At times the issuance of a desired regular interest security may be achievable only by utilizing several REMICS. In such a procedure the initial collateral from which the desired security is to be derived is placed into a REMIC which issues one or more regular interests. Some of these regular interests then serve as the collateral for another REMIC which issues other regular interests. This may be done several times until the desired regular interest security can be issued. When the creation of these several REMICS is done simultaneously, the procedure is referred to as a multistage REMIC.
At times, the REMIC regulations limit the ability to design and structure securities that would otherwise be attractive to certain investors. These restrictions are most restrictive in governing the amount and formulas for interest that may be paid on REMIC securities. These restrictions often prevent the creation of securities whose performance characteristics would make them most suitable as hedging vehicles for clients that own assets that could be significantly impacted by large or sudden movements in interest rates or mortgage prepayments.

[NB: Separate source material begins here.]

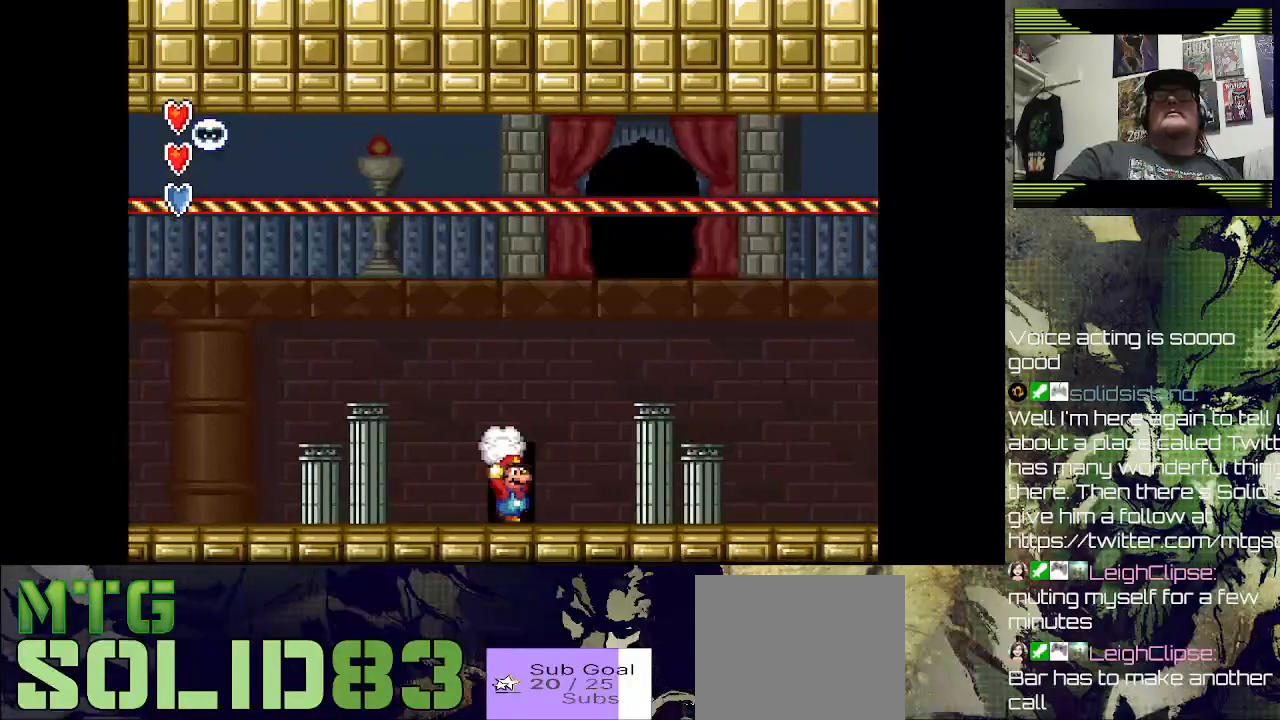
{"buttons": [], "left_stick": "down", "right_stick": "center", "events": [[167, "left_stick", "down"]]}
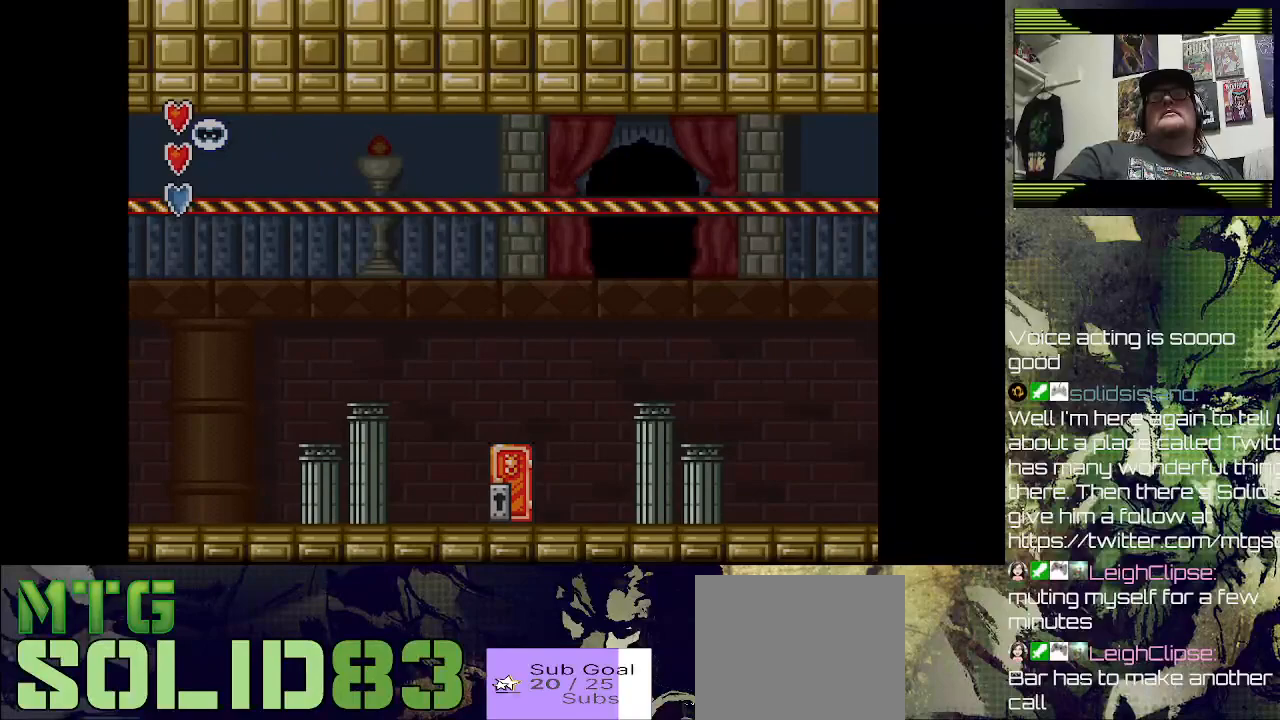
{"buttons": [], "left_stick": "center", "right_stick": "center", "events": [[133, "left_stick", "center"]]}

In particular, the current and proposed REMIC regulations regulate what type of interest rates may be paid by a regular REMIC interest. For example, a regular interest may pay interest at a rate equal to: 1) a fixed rate of interest--e.g., 7.0%, 2) a recognized interest rate index or a multiple thereof plus or minus a fixed rate of interest--(e.g., 2 times the T-bill rate+1.50%), or 3) interest equal a fixed portion of the total interest on the collateral. An interest formula that is not directly provided for under the REMIC regulations is the payment of a variable percentage of the total interest on the collateral (e.g., the interest paid equals 25% of the total interest paid on the collateral if the T-bill rate is 5.0% or below, and equals 75% if the T-bill rate is above 5.0%).
Three popular securities that are often created within a CMO/REMIC are 1) principal-only ("PO") bonds which pay no interest and are therefore sold at a discount to their par amount (i.e., at less than the principal amount), 2) interest only ("IO") and similar bonds that pay little or no principal amount but are expected to pay a substantial amount of interest (relative to the principal amount if any), and 3) variable rate bonds that have an interest rate that varies with changes in some interest rate index. In general, the performance of these types of securities can be very volatile and the returns to investors in these securities may vary substantially depending on future interest rate levels and the rate at which the underlying mortgage loans are paid off by their homeowners. Nevertheless, these securities are attractive and useful to a variety of investors that utilize them to hedge their assets against interest rate risks or to achieve other performance objectives.
There are several drawbacks to these securities, however. Two of the drawbacks are that 1) the performance of these securities can be significantly affected in unanticipated fashion if the underlying mortgage loans are prepaid at either a faster or slower rate than expected, and 2) many potential institutional investors are prohibited from purchasing IO-type securities that have relatively little or no principal amount, because the investor is not promised even the return of the original investment.
Accordingly, there exists a need for a system to provide an investment vehicle whose performance is more predictable and controllable than conventional principal-only and interest-only securities. Further, there exists a need to meet investor objectives within current REMIC regulations.